[[ Extracted records, beginning ]]
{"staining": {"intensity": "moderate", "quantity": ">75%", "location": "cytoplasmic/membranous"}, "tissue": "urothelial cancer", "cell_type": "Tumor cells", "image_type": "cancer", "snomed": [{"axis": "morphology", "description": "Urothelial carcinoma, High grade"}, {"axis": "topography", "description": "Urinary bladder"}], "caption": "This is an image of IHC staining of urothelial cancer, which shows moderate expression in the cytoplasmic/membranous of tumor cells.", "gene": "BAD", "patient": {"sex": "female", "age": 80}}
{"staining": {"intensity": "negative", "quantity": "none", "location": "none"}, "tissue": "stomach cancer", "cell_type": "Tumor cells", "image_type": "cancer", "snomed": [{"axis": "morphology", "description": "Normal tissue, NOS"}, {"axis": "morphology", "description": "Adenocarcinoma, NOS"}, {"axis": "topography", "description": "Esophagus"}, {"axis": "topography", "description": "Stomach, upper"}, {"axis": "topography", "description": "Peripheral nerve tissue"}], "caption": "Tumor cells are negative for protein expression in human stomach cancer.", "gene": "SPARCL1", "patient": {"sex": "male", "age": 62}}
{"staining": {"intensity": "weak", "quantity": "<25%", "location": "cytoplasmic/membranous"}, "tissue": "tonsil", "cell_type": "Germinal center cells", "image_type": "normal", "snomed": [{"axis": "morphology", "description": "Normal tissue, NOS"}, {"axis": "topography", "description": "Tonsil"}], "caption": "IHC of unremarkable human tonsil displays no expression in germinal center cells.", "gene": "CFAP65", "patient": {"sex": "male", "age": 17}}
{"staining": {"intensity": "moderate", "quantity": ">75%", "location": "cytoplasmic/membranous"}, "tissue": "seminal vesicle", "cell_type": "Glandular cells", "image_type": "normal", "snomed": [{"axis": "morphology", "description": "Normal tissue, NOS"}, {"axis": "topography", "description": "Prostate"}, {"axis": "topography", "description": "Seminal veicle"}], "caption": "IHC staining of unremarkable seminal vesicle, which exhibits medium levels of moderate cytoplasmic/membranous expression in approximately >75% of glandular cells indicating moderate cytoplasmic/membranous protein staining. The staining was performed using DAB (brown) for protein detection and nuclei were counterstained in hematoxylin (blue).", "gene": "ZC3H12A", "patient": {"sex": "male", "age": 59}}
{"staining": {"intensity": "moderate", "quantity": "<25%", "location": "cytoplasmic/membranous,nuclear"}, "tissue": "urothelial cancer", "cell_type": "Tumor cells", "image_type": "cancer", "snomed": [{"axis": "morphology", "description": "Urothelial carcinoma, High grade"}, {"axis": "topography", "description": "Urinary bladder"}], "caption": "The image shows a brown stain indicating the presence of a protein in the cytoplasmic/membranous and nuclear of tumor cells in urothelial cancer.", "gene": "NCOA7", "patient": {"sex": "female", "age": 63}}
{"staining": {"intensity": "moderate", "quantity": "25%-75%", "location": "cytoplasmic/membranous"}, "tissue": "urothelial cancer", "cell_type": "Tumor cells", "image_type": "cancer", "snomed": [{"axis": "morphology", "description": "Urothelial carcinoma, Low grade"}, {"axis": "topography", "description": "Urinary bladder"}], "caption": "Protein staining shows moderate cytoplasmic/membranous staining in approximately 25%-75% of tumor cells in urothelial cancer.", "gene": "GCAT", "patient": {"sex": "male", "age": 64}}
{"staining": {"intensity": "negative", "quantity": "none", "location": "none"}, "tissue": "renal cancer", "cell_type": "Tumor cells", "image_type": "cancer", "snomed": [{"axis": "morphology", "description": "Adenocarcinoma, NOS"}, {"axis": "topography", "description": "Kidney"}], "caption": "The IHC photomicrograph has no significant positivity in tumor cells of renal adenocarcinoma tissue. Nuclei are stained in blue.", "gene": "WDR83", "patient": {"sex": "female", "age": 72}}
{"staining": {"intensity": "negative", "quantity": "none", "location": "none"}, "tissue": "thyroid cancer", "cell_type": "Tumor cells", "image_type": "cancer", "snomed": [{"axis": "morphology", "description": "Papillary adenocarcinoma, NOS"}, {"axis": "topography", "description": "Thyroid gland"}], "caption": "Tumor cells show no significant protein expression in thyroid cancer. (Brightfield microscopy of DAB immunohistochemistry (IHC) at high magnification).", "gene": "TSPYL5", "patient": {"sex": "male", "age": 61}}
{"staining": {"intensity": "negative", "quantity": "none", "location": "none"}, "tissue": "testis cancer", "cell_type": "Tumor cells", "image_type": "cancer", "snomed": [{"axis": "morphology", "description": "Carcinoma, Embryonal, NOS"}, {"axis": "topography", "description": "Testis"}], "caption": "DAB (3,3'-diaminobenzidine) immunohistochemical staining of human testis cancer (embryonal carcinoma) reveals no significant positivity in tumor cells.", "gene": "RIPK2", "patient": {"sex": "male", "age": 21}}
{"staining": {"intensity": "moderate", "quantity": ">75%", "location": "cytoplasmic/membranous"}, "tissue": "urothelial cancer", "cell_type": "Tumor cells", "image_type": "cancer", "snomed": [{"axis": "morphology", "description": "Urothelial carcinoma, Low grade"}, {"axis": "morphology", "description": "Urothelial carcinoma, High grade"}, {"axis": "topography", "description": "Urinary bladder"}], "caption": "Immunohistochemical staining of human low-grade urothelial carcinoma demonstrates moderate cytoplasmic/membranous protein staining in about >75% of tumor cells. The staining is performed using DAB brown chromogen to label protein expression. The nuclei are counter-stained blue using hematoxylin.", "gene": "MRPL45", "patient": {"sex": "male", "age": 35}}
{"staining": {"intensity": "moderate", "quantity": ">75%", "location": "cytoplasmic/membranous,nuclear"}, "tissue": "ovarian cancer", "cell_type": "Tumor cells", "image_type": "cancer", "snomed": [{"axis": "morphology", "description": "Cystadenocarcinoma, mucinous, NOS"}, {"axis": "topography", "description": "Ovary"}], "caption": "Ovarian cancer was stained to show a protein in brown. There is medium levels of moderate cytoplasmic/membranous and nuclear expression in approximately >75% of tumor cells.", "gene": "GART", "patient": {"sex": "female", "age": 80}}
[[ Extracted records, end ]]
● Exercise details
Your answer should be the data above, retyped exactly.

● Exercise answer
{"staining": {"intensity": "moderate", "quantity": ">75%", "location": "cytoplasmic/membranous"}, "tissue": "urothelial cancer", "cell_type": "Tumor cells", "image_type": "cancer", "snomed": [{"axis": "morphology", "description": "Urothelial carcinoma, High grade"}, {"axis": "topography", "description": "Urinary bladder"}], "caption": "This is an image of IHC staining of urothelial cancer, which shows moderate expression in the cytoplasmic/membranous of tumor cells.", "gene": "BAD", "patient": {"sex": "female", "age": 80}}
{"staining": {"intensity": "negative", "quantity": "none", "location": "none"}, "tissue": "stomach cancer", "cell_type": "Tumor cells", "image_type": "cancer", "snomed": [{"axis": "morphology", "description": "Normal tissue, NOS"}, {"axis": "morphology", "description": "Adenocarcinoma, NOS"}, {"axis": "topography", "description": "Esophagus"}, {"axis": "topography", "description": "Stomach, upper"}, {"axis": "topography", "description": "Peripheral nerve tissue"}], "caption": "Tumor cells are negative for protein expression in human stomach cancer.", "gene": "SPARCL1", "patient": {"sex": "male", "age": 62}}
{"staining": {"intensity": "weak", "quantity": "<25%", "location": "cytoplasmic/membranous"}, "tissue": "tonsil", "cell_type": "Germinal center cells", "image_type": "normal", "snomed": [{"axis": "morphology", "description": "Normal tissue, NOS"}, {"axis": "topography", "description": "Tonsil"}], "caption": "IHC of unremarkable human tonsil displays no expression in germinal center cells.", "gene": "CFAP65", "patient": {"sex": "male", "age": 17}}
{"staining": {"intensity": "moderate", "quantity": ">75%", "location": "cytoplasmic/membranous"}, "tissue": "seminal vesicle", "cell_type": "Glandular cells", "image_type": "normal", "snomed": [{"axis": "morphology", "description": "Normal tissue, NOS"}, {"axis": "topography", "description": "Prostate"}, {"axis": "topography", "description": "Seminal veicle"}], "caption": "IHC staining of unremarkable seminal vesicle, which exhibits medium levels of moderate cytoplasmic/membranous expression in approximately >75% of glandular cells indicating moderate cytoplasmic/membranous protein staining. The staining was performed using DAB (brown) for protein detection and nuclei were counterstained in hematoxylin (blue).", "gene": "ZC3H12A", "patient": {"sex": "male", "age": 59}}
{"staining": {"intensity": "moderate", "quantity": "<25%", "location": "cytoplasmic/membranous,nuclear"}, "tissue": "urothelial cancer", "cell_type": "Tumor cells", "image_type": "cancer", "snomed": [{"axis": "morphology", "description": "Urothelial carcinoma, High grade"}, {"axis": "topography", "description": "Urinary bladder"}], "caption": "The image shows a brown stain indicating the presence of a protein in the cytoplasmic/membranous and nuclear of tumor cells in urothelial cancer.", "gene": "NCOA7", "patient": {"sex": "female", "age": 63}}
{"staining": {"intensity": "moderate", "quantity": "25%-75%", "location": "cytoplasmic/membranous"}, "tissue": "urothelial cancer", "cell_type": "Tumor cells", "image_type": "cancer", "snomed": [{"axis": "morphology", "description": "Urothelial carcinoma, Low grade"}, {"axis": "topography", "description": "Urinary bladder"}], "caption": "Protein staining shows moderate cytoplasmic/membranous staining in approximately 25%-75% of tumor cells in urothelial cancer.", "gene": "GCAT", "patient": {"sex": "male", "age": 64}}
{"staining": {"intensity": "negative", "quantity": "none", "location": "none"}, "tissue": "renal cancer", "cell_type": "Tumor cells", "image_type": "cancer", "snomed": [{"axis": "morphology", "description": "Adenocarcinoma, NOS"}, {"axis": "topography", "description": "Kidney"}], "caption": "The IHC photomicrograph has no significant positivity in tumor cells of renal adenocarcinoma tissue. Nuclei are stained in blue.", "gene": "WDR83", "patient": {"sex": "female", "age": 72}}
{"staining": {"intensity": "negative", "quantity": "none", "location": "none"}, "tissue": "thyroid cancer", "cell_type": "Tumor cells", "image_type": "cancer", "snomed": [{"axis": "morphology", "description": "Papillary adenocarcinoma, NOS"}, {"axis": "topography", "description": "Thyroid gland"}], "caption": "Tumor cells show no significant protein expression in thyroid cancer. (Brightfield microscopy of DAB immunohistochemistry (IHC) at high magnification).", "gene": "TSPYL5", "patient": {"sex": "male", "age": 61}}
{"staining": {"intensity": "negative", "quantity": "none", "location": "none"}, "tissue": "testis cancer", "cell_type": "Tumor cells", "image_type": "cancer", "snomed": [{"axis": "morphology", "description": "Carcinoma, Embryonal, NOS"}, {"axis": "topography", "description": "Testis"}], "caption": "DAB (3,3'-diaminobenzidine) immunohistochemical staining of human testis cancer (embryonal carcinoma) reveals no significant positivity in tumor cells.", "gene": "RIPK2", "patient": {"sex": "male", "age": 21}}
{"staining": {"intensity": "moderate", "quantity": ">75%", "location": "cytoplasmic/membranous"}, "tissue": "urothelial cancer", "cell_type": "Tumor cells", "image_type": "cancer", "snomed": [{"axis": "morphology", "description": "Urothelial carcinoma, Low grade"}, {"axis": "morphology", "description": "Urothelial carcinoma, High grade"}, {"axis": "topography", "description": "Urinary bladder"}], "caption": "Immunohistochemical staining of human low-grade urothelial carcinoma demonstrates moderate cytoplasmic/membranous protein staining in about >75% of tumor cells. The staining is performed using DAB brown chromogen to label protein expression. The nuclei are counter-stained blue using hematoxylin.", "gene": "MRPL45", "patient": {"sex": "male", "age": 35}}
{"staining": {"intensity": "moderate", "quantity": ">75%", "location": "cytoplasmic/membranous,nuclear"}, "tissue": "ovarian cancer", "cell_type": "Tumor cells", "image_type": "cancer", "snomed": [{"axis": "morphology", "description": "Cystadenocarcinoma, mucinous, NOS"}, {"axis": "topography", "description": "Ovary"}], "caption": "Ovarian cancer was stained to show a protein in brown. There is medium levels of moderate cytoplasmic/membranous and nuclear expression in approximately >75% of tumor cells.", "gene": "GART", "patient": {"sex": "female", "age": 80}}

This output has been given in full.